Listed entries -
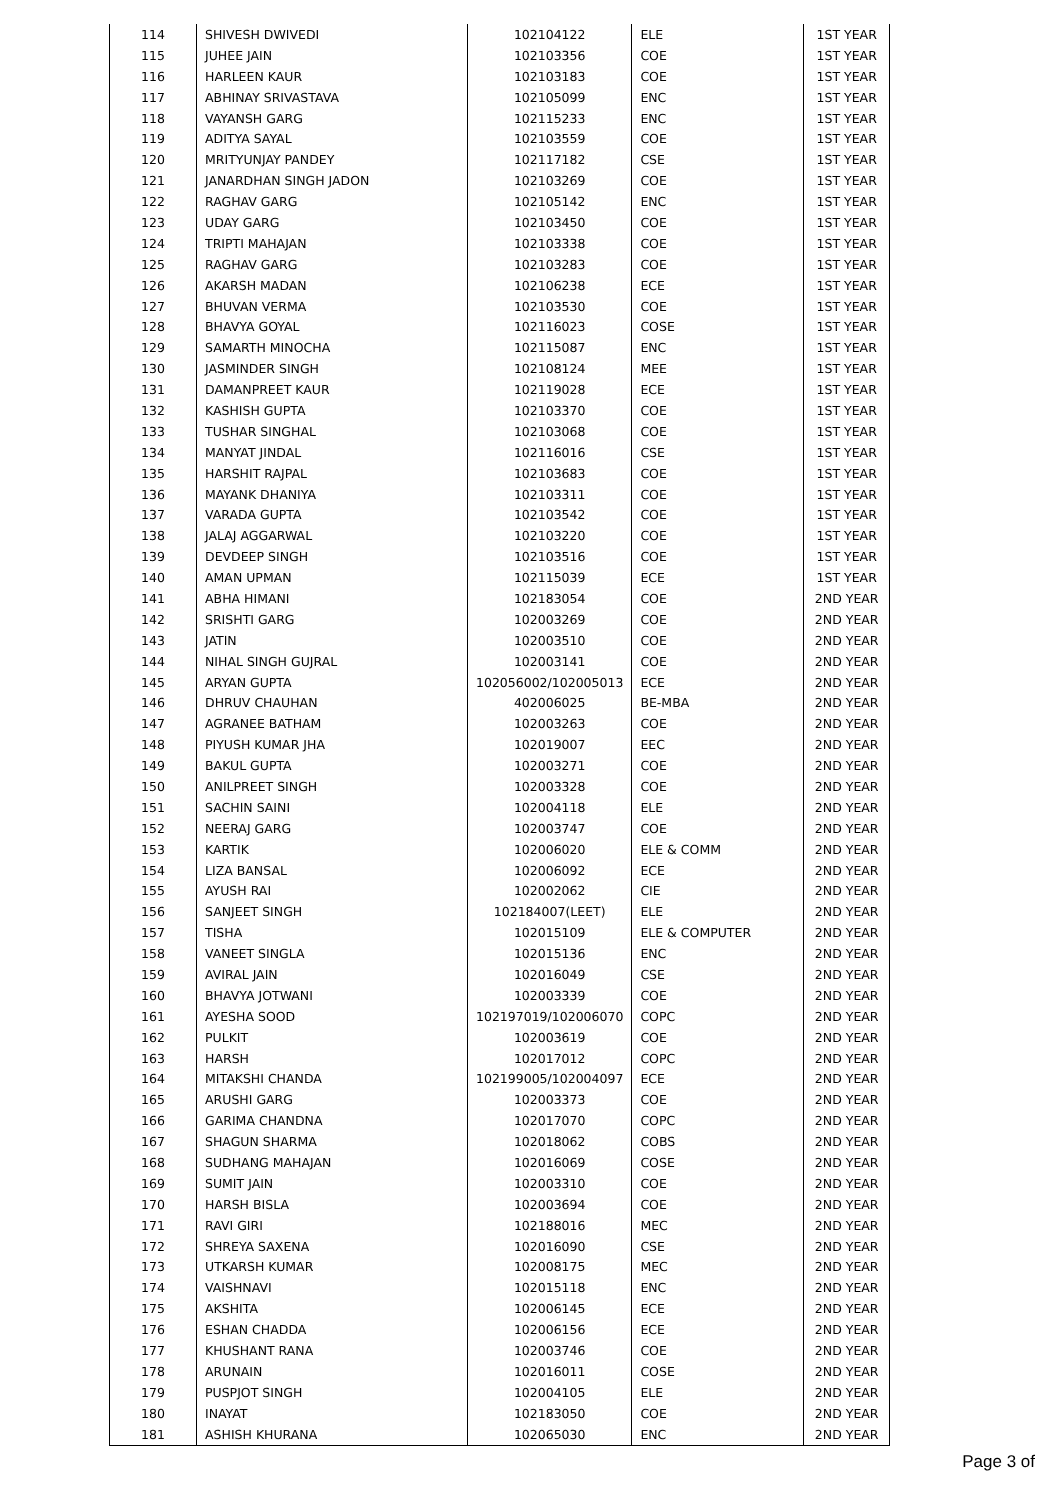| 114 | SHIVESH DWIVEDI | 102104122 | ELE | 1ST YEAR |
| 115 | JUHEE JAIN | 102103356 | COE | 1ST YEAR |
| 116 | HARLEEN KAUR | 102103183 | COE | 1ST YEAR |
| 117 | ABHINAY SRIVASTAVA | 102105099 | ENC | 1ST YEAR |
| 118 | VAYANSH GARG | 102115233 | ENC | 1ST YEAR |
| 119 | ADITYA SAYAL | 102103559 | COE | 1ST YEAR |
| 120 | MRITYUNJAY PANDEY | 102117182 | CSE | 1ST YEAR |
| 121 | JANARDHAN SINGH JADON | 102103269 | COE | 1ST YEAR |
| 122 | RAGHAV GARG | 102105142 | ENC | 1ST YEAR |
| 123 | UDAY GARG | 102103450 | COE | 1ST YEAR |
| 124 | TRIPTI MAHAJAN | 102103338 | COE | 1ST YEAR |
| 125 | RAGHAV GARG | 102103283 | COE | 1ST YEAR |
| 126 | AKARSH MADAN | 102106238 | ECE | 1ST YEAR |
| 127 | BHUVAN VERMA | 102103530 | COE | 1ST YEAR |
| 128 | BHAVYA GOYAL | 102116023 | COSE | 1ST YEAR |
| 129 | SAMARTH MINOCHA | 102115087 | ENC | 1ST YEAR |
| 130 | JASMINDER SINGH | 102108124 | MEE | 1ST YEAR |
| 131 | DAMANPREET KAUR | 102119028 | ECE | 1ST YEAR |
| 132 | KASHISH GUPTA | 102103370 | COE | 1ST YEAR |
| 133 | TUSHAR SINGHAL | 102103068 | COE | 1ST YEAR |
| 134 | MANYAT JINDAL | 102116016 | CSE | 1ST YEAR |
| 135 | HARSHIT RAJPAL | 102103683 | COE | 1ST YEAR |
| 136 | MAYANK DHANIYA | 102103311 | COE | 1ST YEAR |
| 137 | VARADA GUPTA | 102103542 | COE | 1ST YEAR |
| 138 | JALAJ AGGARWAL | 102103220 | COE | 1ST YEAR |
| 139 | DEVDEEP SINGH | 102103516 | COE | 1ST YEAR |
| 140 | AMAN UPMAN | 102115039 | ECE | 1ST YEAR |
| 141 | ABHA HIMANI | 102183054 | COE | 2ND YEAR |
| 142 | SRISHTI GARG | 102003269 | COE | 2ND YEAR |
| 143 | JATIN | 102003510 | COE | 2ND YEAR |
| 144 | NIHAL SINGH GUJRAL | 102003141 | COE | 2ND YEAR |
| 145 | ARYAN GUPTA | 102056002/102005013 | ECE | 2ND YEAR |
| 146 | DHRUV CHAUHAN | 402006025 | BE-MBA | 2ND YEAR |
| 147 | AGRANEE BATHAM | 102003263 | COE | 2ND YEAR |
| 148 | PIYUSH KUMAR JHA | 102019007 | EEC | 2ND YEAR |
| 149 | BAKUL GUPTA | 102003271 | COE | 2ND YEAR |
| 150 | ANILPREET SINGH | 102003328 | COE | 2ND YEAR |
| 151 | SACHIN SAINI | 102004118 | ELE | 2ND YEAR |
| 152 | NEERAJ GARG | 102003747 | COE | 2ND YEAR |
| 153 | KARTIK | 102006020 | ELE & COMM | 2ND YEAR |
| 154 | LIZA BANSAL | 102006092 | ECE | 2ND YEAR |
| 155 | AYUSH RAI | 102002062 | CIE | 2ND YEAR |
| 156 | SANJEET SINGH | 102184007(LEET) | ELE | 2ND YEAR |
| 157 | TISHA | 102015109 | ELE & COMPUTER | 2ND YEAR |
| 158 | VANEET SINGLA | 102015136 | ENC | 2ND YEAR |
| 159 | AVIRAL JAIN | 102016049 | CSE | 2ND YEAR |
| 160 | BHAVYA JOTWANI | 102003339 | COE | 2ND YEAR |
| 161 | AYESHA SOOD | 102197019/102006070 | COPC | 2ND YEAR |
| 162 | PULKIT | 102003619 | COE | 2ND YEAR |
| 163 | HARSH | 102017012 | COPC | 2ND YEAR |
| 164 | MITAKSHI CHANDA | 102199005/102004097 | ECE | 2ND YEAR |
| 165 | ARUSHI GARG | 102003373 | COE | 2ND YEAR |
| 166 | GARIMA CHANDNA | 102017070 | COPC | 2ND YEAR |
| 167 | SHAGUN SHARMA | 102018062 | COBS | 2ND YEAR |
| 168 | SUDHANG MAHAJAN | 102016069 | COSE | 2ND YEAR |
| 169 | SUMIT JAIN | 102003310 | COE | 2ND YEAR |
| 170 | HARSH BISLA | 102003694 | COE | 2ND YEAR |
| 171 | RAVI GIRI | 102188016 | MEC | 2ND YEAR |
| 172 | SHREYA SAXENA | 102016090 | CSE | 2ND YEAR |
| 173 | UTKARSH KUMAR | 102008175 | MEC | 2ND YEAR |
| 174 | VAISHNAVI | 102015118 | ENC | 2ND YEAR |
| 175 | AKSHITA | 102006145 | ECE | 2ND YEAR |
| 176 | ESHAN CHADDA | 102006156 | ECE | 2ND YEAR |
| 177 | KHUSHANT RANA | 102003746 | COE | 2ND YEAR |
| 178 | ARUNAIN | 102016011 | COSE | 2ND YEAR |
| 179 | PUSPJOT SINGH | 102004105 | ELE | 2ND YEAR |
| 180 | INAYAT | 102183050 | COE | 2ND YEAR |
| 181 | ASHISH KHURANA | 102065030 | ENC | 2ND YEAR |
Page 3 of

What is expected - Pictures aside, retype the entries above exactly as they are.

Your solution -
| 114 | SHIVESH DWIVEDI | 102104122 | ELE | 1ST YEAR |
| 115 | JUHEE JAIN | 102103356 | COE | 1ST YEAR |
| 116 | HARLEEN KAUR | 102103183 | COE | 1ST YEAR |
| 117 | ABHINAY SRIVASTAVA | 102105099 | ENC | 1ST YEAR |
| 118 | VAYANSH GARG | 102115233 | ENC | 1ST YEAR |
| 119 | ADITYA SAYAL | 102103559 | COE | 1ST YEAR |
| 120 | MRITYUNJAY PANDEY | 102117182 | CSE | 1ST YEAR |
| 121 | JANARDHAN SINGH JADON | 102103269 | COE | 1ST YEAR |
| 122 | RAGHAV GARG | 102105142 | ENC | 1ST YEAR |
| 123 | UDAY GARG | 102103450 | COE | 1ST YEAR |
| 124 | TRIPTI MAHAJAN | 102103338 | COE | 1ST YEAR |
| 125 | RAGHAV GARG | 102103283 | COE | 1ST YEAR |
| 126 | AKARSH MADAN | 102106238 | ECE | 1ST YEAR |
| 127 | BHUVAN VERMA | 102103530 | COE | 1ST YEAR |
| 128 | BHAVYA GOYAL | 102116023 | COSE | 1ST YEAR |
| 129 | SAMARTH MINOCHA | 102115087 | ENC | 1ST YEAR |
| 130 | JASMINDER SINGH | 102108124 | MEE | 1ST YEAR |
| 131 | DAMANPREET KAUR | 102119028 | ECE | 1ST YEAR |
| 132 | KASHISH GUPTA | 102103370 | COE | 1ST YEAR |
| 133 | TUSHAR SINGHAL | 102103068 | COE | 1ST YEAR |
| 134 | MANYAT JINDAL | 102116016 | CSE | 1ST YEAR |
| 135 | HARSHIT RAJPAL | 102103683 | COE | 1ST YEAR |
| 136 | MAYANK DHANIYA | 102103311 | COE | 1ST YEAR |
| 137 | VARADA GUPTA | 102103542 | COE | 1ST YEAR |
| 138 | JALAJ AGGARWAL | 102103220 | COE | 1ST YEAR |
| 139 | DEVDEEP SINGH | 102103516 | COE | 1ST YEAR |
| 140 | AMAN UPMAN | 102115039 | ECE | 1ST YEAR |
| 141 | ABHA HIMANI | 102183054 | COE | 2ND YEAR |
| 142 | SRISHTI GARG | 102003269 | COE | 2ND YEAR |
| 143 | JATIN | 102003510 | COE | 2ND YEAR |
| 144 | NIHAL SINGH GUJRAL | 102003141 | COE | 2ND YEAR |
| 145 | ARYAN GUPTA | 102056002/102005013 | ECE | 2ND YEAR |
| 146 | DHRUV CHAUHAN | 402006025 | BE-MBA | 2ND YEAR |
| 147 | AGRANEE BATHAM | 102003263 | COE | 2ND YEAR |
| 148 | PIYUSH KUMAR JHA | 102019007 | EEC | 2ND YEAR |
| 149 | BAKUL GUPTA | 102003271 | COE | 2ND YEAR |
| 150 | ANILPREET SINGH | 102003328 | COE | 2ND YEAR |
| 151 | SACHIN SAINI | 102004118 | ELE | 2ND YEAR |
| 152 | NEERAJ GARG | 102003747 | COE | 2ND YEAR |
| 153 | KARTIK | 102006020 | ELE & COMM | 2ND YEAR |
| 154 | LIZA BANSAL | 102006092 | ECE | 2ND YEAR |
| 155 | AYUSH RAI | 102002062 | CIE | 2ND YEAR |
| 156 | SANJEET SINGH | 102184007(LEET) | ELE | 2ND YEAR |
| 157 | TISHA | 102015109 | ELE & COMPUTER | 2ND YEAR |
| 158 | VANEET SINGLA | 102015136 | ENC | 2ND YEAR |
| 159 | AVIRAL JAIN | 102016049 | CSE | 2ND YEAR |
| 160 | BHAVYA JOTWANI | 102003339 | COE | 2ND YEAR |
| 161 | AYESHA SOOD | 102197019/102006070 | COPC | 2ND YEAR |
| 162 | PULKIT | 102003619 | COE | 2ND YEAR |
| 163 | HARSH | 102017012 | COPC | 2ND YEAR |
| 164 | MITAKSHI CHANDA | 102199005/102004097 | ECE | 2ND YEAR |
| 165 | ARUSHI GARG | 102003373 | COE | 2ND YEAR |
| 166 | GARIMA CHANDNA | 102017070 | COPC | 2ND YEAR |
| 167 | SHAGUN SHARMA | 102018062 | COBS | 2ND YEAR |
| 168 | SUDHANG MAHAJAN | 102016069 | COSE | 2ND YEAR |
| 169 | SUMIT JAIN | 102003310 | COE | 2ND YEAR |
| 170 | HARSH BISLA | 102003694 | COE | 2ND YEAR |
| 171 | RAVI GIRI | 102188016 | MEC | 2ND YEAR |
| 172 | SHREYA SAXENA | 102016090 | CSE | 2ND YEAR |
| 173 | UTKARSH KUMAR | 102008175 | MEC | 2ND YEAR |
| 174 | VAISHNAVI | 102015118 | ENC | 2ND YEAR |
| 175 | AKSHITA | 102006145 | ECE | 2ND YEAR |
| 176 | ESHAN CHADDA | 102006156 | ECE | 2ND YEAR |
| 177 | KHUSHANT RANA | 102003746 | COE | 2ND YEAR |
| 178 | ARUNAIN | 102016011 | COSE | 2ND YEAR |
| 179 | PUSPJOT SINGH | 102004105 | ELE | 2ND YEAR |
| 180 | INAYAT | 102183050 | COE | 2ND YEAR |
| 181 | ASHISH KHURANA | 102065030 | ENC | 2ND YEAR |
Page 3 of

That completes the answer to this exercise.